I am using viewsets in Django rest framework. I have seen many examples that serializer is being used every where. What if I don't want to use serializer, or what if I don't have a Model to use serializer? And I just want to return simple response data?
Below is just an example of how I am using it.
from rest_framework.response import Response
from rest_framework import status, viewsets
class UserViewSet(viewsets.ViewSet):
def create(self, request):
data = {'name': 'Shiv', 'email':'example@gmail.com'}
return Response(data, status=status.HTTP_201_CREATED)
As you can see, I don't have a serializer and the code works perfectly fine. So is this a good practice?
(I posted the same question in Code Review portal but not getting enough response).
As you can see, I don't have a serializer and the code works perfectly fine. So is this a good practice?
Is it mandatory? No, but it is often convenient.
A ViewSet
is, as the name already suggests, a set of views. So typically it is not meant to implement only one functionality, but several functionalities. For example retrieve the list of records, retrieve details of a record, create a new record, update an existing record, and delete an existing record. We do not need a serializer for that, but it would require writing a lot of code. If you later add a field to your model, it would require updating most of these functions, which thus requires more effort.

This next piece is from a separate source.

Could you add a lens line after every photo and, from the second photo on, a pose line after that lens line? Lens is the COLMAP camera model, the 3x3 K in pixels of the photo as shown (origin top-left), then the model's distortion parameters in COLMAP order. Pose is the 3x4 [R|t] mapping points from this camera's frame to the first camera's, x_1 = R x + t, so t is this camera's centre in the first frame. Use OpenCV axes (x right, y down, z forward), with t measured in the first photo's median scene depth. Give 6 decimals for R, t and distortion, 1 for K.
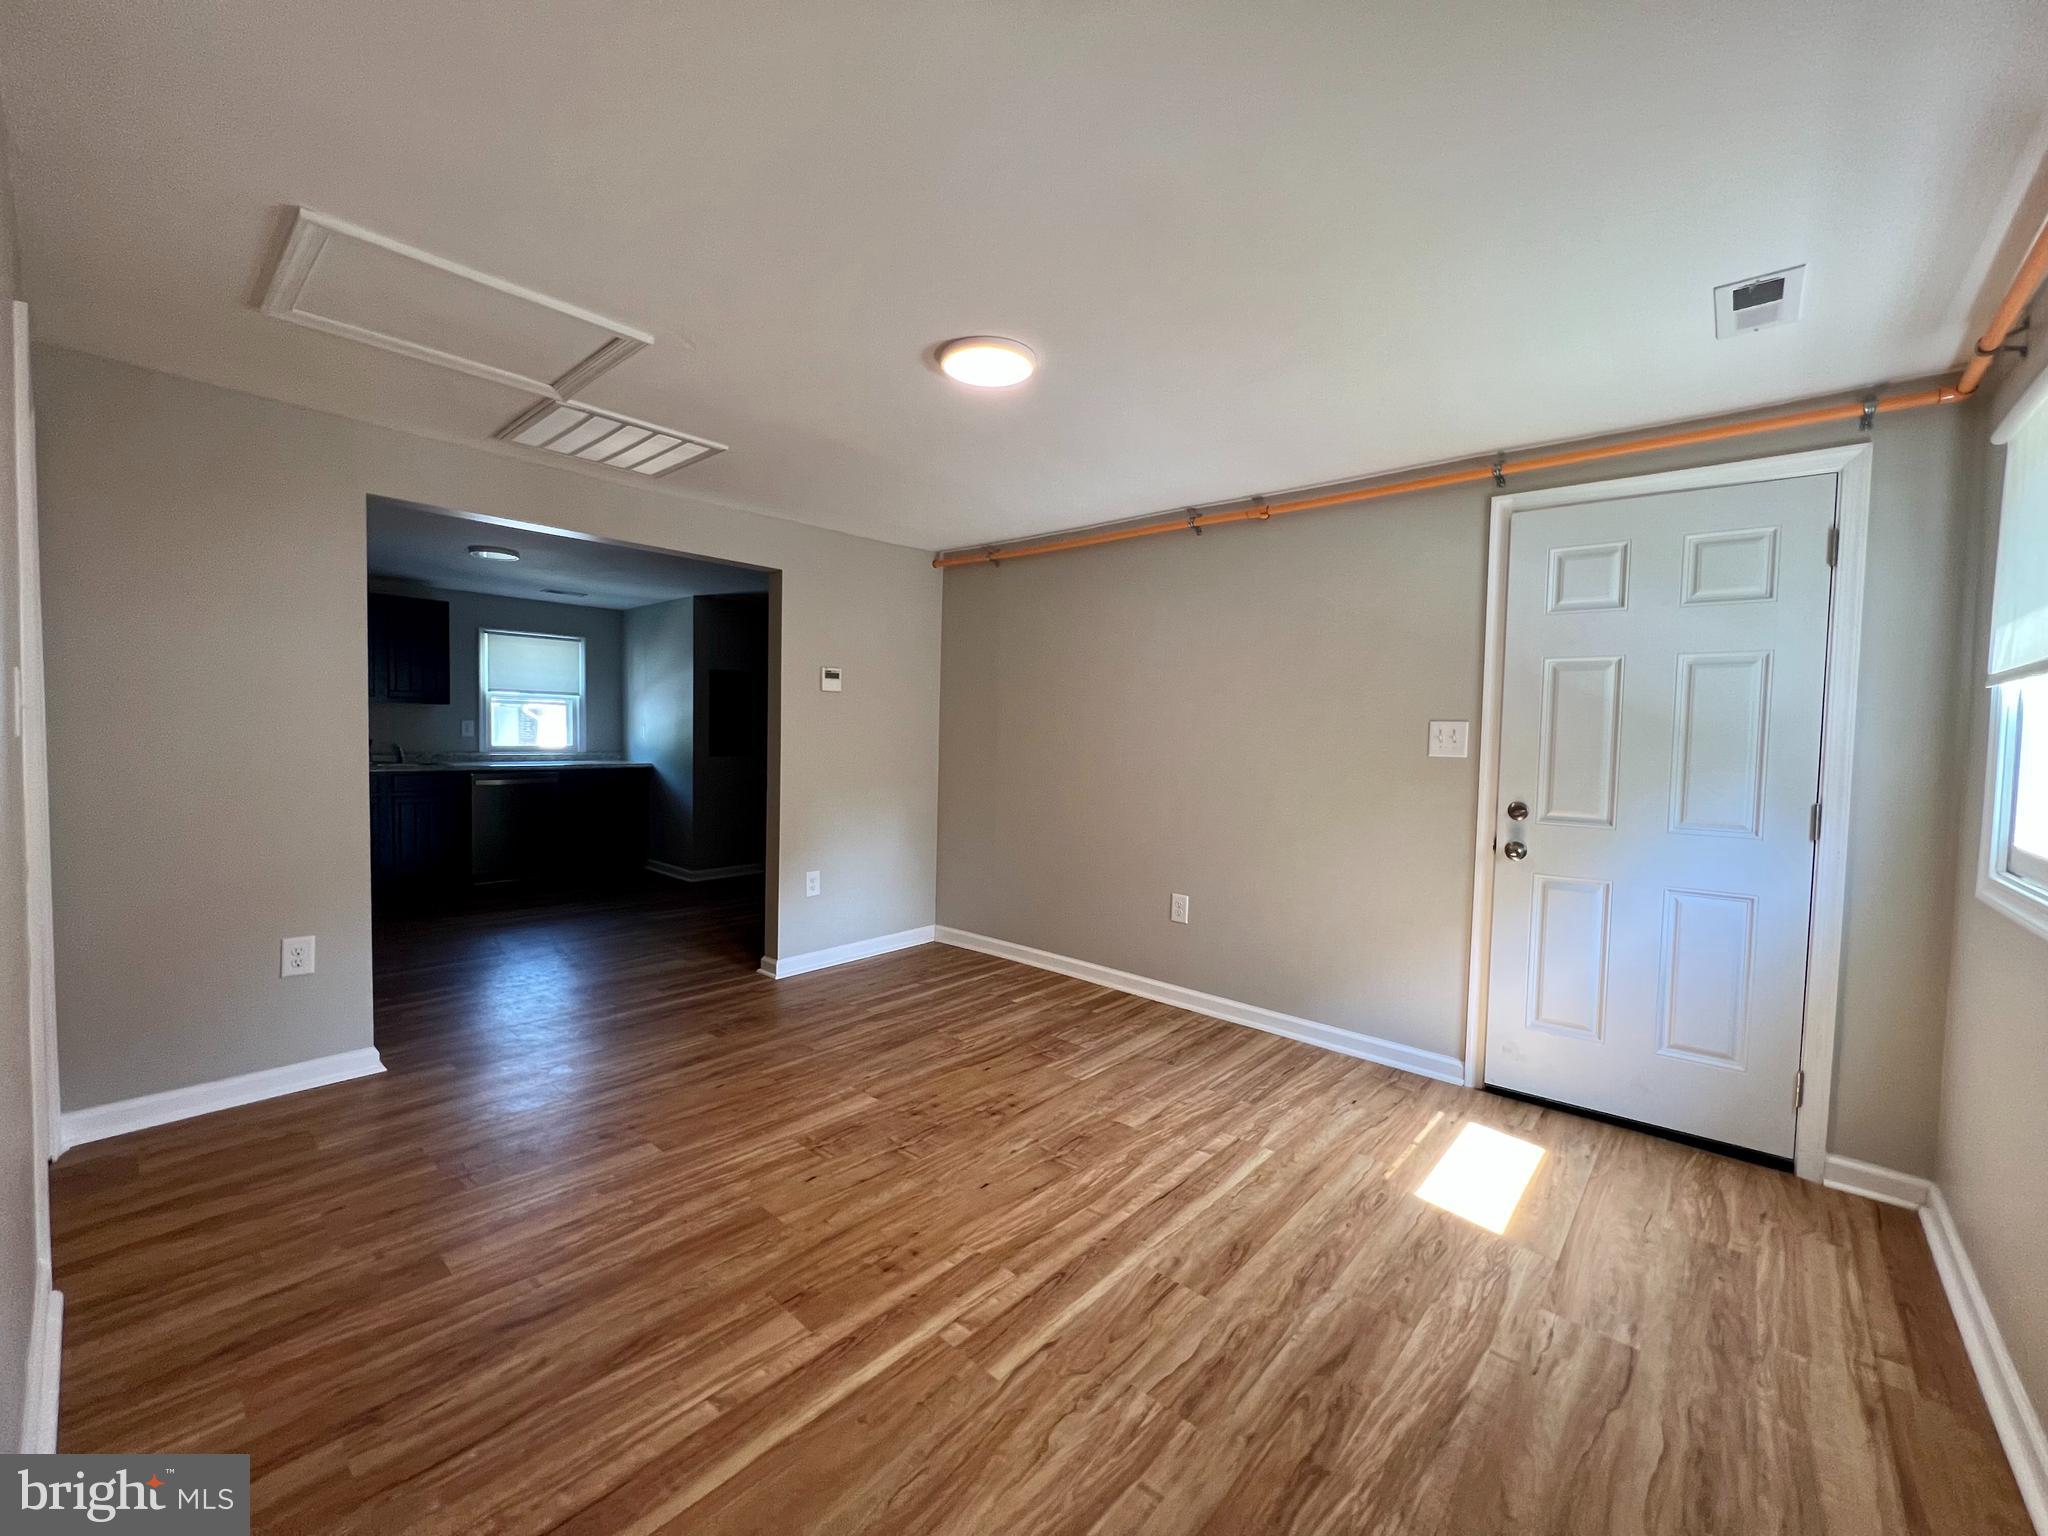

A serializer is a tool to define often a bi-directional mapping between models and their serialized representation. It thus makes it more convenient to retrieve data from a model object as well as creating and updating such object. You thus specify how the mapping works, but you do not need to implement these three functions yourself, or at least most of the logic is abstracted away.
Using serializer thus is meant to reduce the amount of work, and make the software less error-prone.